Start of Input records
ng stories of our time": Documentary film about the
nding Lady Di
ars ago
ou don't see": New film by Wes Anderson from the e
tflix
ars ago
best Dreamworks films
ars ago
End of Input records
_Directions for this task:_ Return exactly the lines in the records above, beginning with the one that holds "nding Lady Di" and ending with the last.

_Output of the exercise:_
nding Lady Di
ars ago
ou don't see": New film by Wes Anderson from the e
tflix
ars ago
best Dreamworks films
ars ago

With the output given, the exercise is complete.